Travel insurance coverage
For trips to underdeveloped or remote destinations, look into travel insurance with medical care and medical evacuation coverage. You can buy separate policies or, sometimes, add coverage to an existing policy. Some policies also help to cover repatriation costs in the event of a death. Premiums can be high, particularly if you are over a certain age, have preexisting conditions or plan to engage in high-risk activities such as scuba diving or mountain climbing. Research options customized to your needs on a site like InsureMyTrip.com, a travel insurance aggregator. Also, look at short-term memberships with medical evacuation companies, which have their own medical staffs, operate their own air ambulance fleets and offer a variety of other medical services and benefits.

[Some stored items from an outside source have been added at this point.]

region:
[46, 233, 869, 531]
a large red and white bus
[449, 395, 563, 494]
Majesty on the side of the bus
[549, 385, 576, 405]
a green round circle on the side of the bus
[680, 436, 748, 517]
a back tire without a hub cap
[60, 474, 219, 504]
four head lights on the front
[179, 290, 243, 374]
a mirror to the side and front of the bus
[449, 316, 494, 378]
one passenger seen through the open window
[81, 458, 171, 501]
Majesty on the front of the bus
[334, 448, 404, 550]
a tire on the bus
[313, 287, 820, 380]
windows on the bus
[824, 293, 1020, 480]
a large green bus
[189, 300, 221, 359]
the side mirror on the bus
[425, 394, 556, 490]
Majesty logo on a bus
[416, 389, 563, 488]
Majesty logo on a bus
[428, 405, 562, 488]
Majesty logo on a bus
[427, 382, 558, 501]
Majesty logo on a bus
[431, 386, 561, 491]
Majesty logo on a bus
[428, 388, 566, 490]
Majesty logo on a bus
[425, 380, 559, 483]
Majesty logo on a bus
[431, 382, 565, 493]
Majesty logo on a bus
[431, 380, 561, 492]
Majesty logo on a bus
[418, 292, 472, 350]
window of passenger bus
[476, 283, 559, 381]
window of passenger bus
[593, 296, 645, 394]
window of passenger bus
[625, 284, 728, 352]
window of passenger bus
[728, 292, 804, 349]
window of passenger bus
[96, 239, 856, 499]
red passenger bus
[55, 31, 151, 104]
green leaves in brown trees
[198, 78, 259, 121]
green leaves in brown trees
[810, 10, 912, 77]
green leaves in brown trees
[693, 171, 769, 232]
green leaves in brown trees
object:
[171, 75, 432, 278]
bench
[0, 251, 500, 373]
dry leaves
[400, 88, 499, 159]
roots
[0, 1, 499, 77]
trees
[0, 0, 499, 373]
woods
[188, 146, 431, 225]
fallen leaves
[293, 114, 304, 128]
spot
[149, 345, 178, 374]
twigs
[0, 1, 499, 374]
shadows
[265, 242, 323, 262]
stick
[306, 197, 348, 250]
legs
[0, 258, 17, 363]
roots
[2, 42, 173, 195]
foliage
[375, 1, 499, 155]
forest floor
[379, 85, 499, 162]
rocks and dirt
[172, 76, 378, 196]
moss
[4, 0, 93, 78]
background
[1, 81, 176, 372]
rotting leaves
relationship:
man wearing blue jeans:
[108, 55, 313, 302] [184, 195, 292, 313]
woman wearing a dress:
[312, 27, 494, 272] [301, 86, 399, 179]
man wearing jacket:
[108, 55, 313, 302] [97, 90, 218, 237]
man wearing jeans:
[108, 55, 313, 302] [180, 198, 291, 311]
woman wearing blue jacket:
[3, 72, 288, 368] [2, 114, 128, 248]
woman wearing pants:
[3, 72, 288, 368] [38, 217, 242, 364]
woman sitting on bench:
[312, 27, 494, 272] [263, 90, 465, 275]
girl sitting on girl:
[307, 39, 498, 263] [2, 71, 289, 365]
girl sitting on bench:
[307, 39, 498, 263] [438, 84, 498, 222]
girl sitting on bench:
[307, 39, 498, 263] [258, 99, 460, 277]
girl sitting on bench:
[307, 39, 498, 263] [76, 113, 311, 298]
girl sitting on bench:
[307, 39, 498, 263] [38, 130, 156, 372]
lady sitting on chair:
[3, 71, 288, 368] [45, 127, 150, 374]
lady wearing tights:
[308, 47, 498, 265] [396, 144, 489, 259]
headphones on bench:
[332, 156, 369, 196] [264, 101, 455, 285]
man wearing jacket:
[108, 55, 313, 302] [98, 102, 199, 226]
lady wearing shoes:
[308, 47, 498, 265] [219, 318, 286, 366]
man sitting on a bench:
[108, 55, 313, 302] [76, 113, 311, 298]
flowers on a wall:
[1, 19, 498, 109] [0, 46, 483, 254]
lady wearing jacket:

Overseas care decisions can be complicated
I've served as an evacuation physician for several overseas cases. In Central America, I transported a stroke patient who had recovered little after a month in a private hospital's ICU. Further, the travel insurance plan deemed his care to be too expensive and demanded evacuation. On return to Canada, he was placed in a non-ICU ward and died several days later. In another case, the treatment of a failing heart attack patient was altered upon returning to the United States, and he walked out of the hospital two weeks later. These cases illustrate that decisions involving overseas care aren't always clear cut — and neither are the evacuation outcomes. Keep in mind, though, that you can face similar care and insurance-coverage scenarios here in America.
U.S. wilderness evacuations
There's a growing tendency for local evacuation authorities (state park services, federal services, etc.) to request reimbursement for the cost of evacuating disabled or injured people from the back country. What's more, most health insurance companies exclude any coverage for activities deemed high risk. Check with your carrier about contingencies surrounding your intended activities and location.